A funny thing happens when you put up a price chart and ask people to define what the trend is.Even when it seems completely obvious without question, you still will get many different answers to the same chart which should not happen.This results from people not knowing how to find a trend on a price chart with any speed or accuracy.  It is actually quite simple, and is a key thing to know if you want to learn to trade.

The first thing to do is to size the chart properly.There is no real point in loading 5 years of data on a stock you plan to day trade and hold for a mere 5 minutes.  So here is a guide for what you need as far as time loaded on a chart:

Daytrade:

  1. 1 min chart:  Have at least 2 hours of data (120 bars) on the screen but no more than 6 hours (1 full day).
  2. 2 to 5 min chart: Make sure you have at least 3 hours of data up, but no more than 2 days.
  3. 10-15 min chart:  Have at least 3 days of data up, but no more than 1 week.

For swing trades, which are a longer term hold, you will want a 10 to 30 minute chart on your screen, and additionally about 10 days of data.

Once you have the data up on the screen, make sure you are looking at a "bar chart" and not a "candlestick chart".  This is easier to see the trend.  Start by identifying every single  V  bottom area.  Anytime there is a low with a V bounce, make note of it.Additionally, look for / top areas where the price spikes up and then sells off sharply.Focus in on the major ones where it moves significantly away from that area in a short period of time.Next you will want to get your charting draw tool and connect the V to each other V you see.Connect the / to each other /.  Connect the low of the V, the highs of the /.  Again, this is a key to learn how to trade.

Lines that slope from the lower left up to the right means the stock is in an uptrend.  Lines that slope from the upper left down to the right means the stock is in a downtrend.Another easy method: Go to the first bar on the left, and then to the very last price on the right hand side.  Draw a line between the two.  If the line is sloping up - its an uptrend.  If the line is sloping down, its a downtrend.  The other key thing to look at is the oscillations around this trendline.  Does it go +/- 2pts, +/- 1pt, +/- .50 etc - on average, not exact.This gives you a decent sense of the trend strength.  The lower the oscillation, the stronger the trend.  The theory here is the buyers (in an uptrend) or the sellers (in a downtrend) are so strong that it hardly budges against the buying or selling.

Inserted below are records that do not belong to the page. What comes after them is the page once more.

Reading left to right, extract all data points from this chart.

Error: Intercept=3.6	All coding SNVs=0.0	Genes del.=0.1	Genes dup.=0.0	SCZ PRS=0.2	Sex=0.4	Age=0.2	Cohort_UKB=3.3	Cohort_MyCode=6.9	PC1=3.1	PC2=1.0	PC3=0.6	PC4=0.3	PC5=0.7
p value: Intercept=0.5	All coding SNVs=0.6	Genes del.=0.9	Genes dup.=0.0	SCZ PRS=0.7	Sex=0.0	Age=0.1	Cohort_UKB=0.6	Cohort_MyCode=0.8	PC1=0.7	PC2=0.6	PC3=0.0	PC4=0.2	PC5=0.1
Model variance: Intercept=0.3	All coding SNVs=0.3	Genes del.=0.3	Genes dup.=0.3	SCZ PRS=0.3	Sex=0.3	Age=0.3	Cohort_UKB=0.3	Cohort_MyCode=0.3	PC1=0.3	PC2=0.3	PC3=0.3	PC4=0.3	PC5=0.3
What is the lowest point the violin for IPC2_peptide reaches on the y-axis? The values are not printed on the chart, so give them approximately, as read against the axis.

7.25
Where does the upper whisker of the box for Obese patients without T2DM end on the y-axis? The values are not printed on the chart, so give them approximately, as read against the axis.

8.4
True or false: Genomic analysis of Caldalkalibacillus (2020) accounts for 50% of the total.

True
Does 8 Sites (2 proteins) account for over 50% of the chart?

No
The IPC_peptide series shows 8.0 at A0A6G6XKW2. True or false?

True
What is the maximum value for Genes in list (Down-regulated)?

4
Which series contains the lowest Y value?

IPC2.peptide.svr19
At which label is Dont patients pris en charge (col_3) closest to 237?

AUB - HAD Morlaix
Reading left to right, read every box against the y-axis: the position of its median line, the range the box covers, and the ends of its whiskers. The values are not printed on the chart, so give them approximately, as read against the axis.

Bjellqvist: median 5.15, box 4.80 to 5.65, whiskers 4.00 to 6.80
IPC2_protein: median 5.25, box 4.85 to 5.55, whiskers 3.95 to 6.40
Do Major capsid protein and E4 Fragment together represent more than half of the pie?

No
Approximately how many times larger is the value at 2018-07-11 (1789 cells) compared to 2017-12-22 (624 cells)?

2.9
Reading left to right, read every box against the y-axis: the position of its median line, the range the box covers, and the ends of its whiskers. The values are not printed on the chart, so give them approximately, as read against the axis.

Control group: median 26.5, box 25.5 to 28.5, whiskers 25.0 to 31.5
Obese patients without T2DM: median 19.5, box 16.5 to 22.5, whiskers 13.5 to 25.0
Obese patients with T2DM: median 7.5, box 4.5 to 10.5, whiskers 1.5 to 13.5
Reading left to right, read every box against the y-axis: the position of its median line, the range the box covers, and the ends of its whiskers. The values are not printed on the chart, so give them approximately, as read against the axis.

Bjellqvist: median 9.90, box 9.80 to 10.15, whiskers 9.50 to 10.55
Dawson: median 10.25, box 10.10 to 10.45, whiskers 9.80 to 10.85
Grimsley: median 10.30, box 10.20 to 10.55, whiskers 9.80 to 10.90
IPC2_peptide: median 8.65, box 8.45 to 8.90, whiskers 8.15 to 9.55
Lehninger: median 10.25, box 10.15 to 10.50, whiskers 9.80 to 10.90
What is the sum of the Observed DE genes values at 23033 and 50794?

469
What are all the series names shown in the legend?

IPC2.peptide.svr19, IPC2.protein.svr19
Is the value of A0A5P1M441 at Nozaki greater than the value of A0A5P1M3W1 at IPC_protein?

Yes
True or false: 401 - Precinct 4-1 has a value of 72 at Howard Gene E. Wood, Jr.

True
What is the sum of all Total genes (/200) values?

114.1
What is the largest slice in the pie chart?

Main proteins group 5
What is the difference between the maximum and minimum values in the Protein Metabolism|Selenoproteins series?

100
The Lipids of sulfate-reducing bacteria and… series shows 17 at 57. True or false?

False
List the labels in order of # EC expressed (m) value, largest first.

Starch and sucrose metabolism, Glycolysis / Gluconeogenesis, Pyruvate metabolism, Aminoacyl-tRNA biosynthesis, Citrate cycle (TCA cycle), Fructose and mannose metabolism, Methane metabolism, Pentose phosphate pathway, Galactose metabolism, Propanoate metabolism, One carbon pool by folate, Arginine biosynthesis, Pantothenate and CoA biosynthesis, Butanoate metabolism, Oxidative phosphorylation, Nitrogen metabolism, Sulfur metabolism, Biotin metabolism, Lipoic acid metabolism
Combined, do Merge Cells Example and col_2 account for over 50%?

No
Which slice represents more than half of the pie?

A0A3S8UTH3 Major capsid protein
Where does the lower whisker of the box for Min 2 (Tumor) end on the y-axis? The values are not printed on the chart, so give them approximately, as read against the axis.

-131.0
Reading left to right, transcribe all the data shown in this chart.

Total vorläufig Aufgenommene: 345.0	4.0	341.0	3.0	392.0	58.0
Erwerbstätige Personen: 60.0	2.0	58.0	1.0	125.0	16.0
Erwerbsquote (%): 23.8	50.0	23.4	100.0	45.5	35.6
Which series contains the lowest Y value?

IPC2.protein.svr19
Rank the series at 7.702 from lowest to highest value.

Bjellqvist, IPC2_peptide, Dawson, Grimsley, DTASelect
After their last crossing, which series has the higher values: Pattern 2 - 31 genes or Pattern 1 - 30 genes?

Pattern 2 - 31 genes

Another thing to keep in mind the more you practice, the faster it gets – the lines are no longer necessary.I can glance at a chart and know the trend and approximate strength within seconds.Additionally, you really need to know the trend direction and strength on the next higher timeframe than you are trading on.One example would be on a 5 minute chart the stock is in an uptrend, while on a longer view (15,30 min) its actually in a downtrend.This needs to be focused on, because a longer term trend can often pull the shorter term trend back in line.Overall, you want your higher term chart to be a time multiple of about 3 from the chart you intend to trade.So the way it works is if on a 1 min chart, you also want to look at a 3 minute chart - if you are using a 5 minute chart, you want to look at a 15 min chart also.  Once you can easily tell the trend of any chart, other aspects of learning to trade become much easier.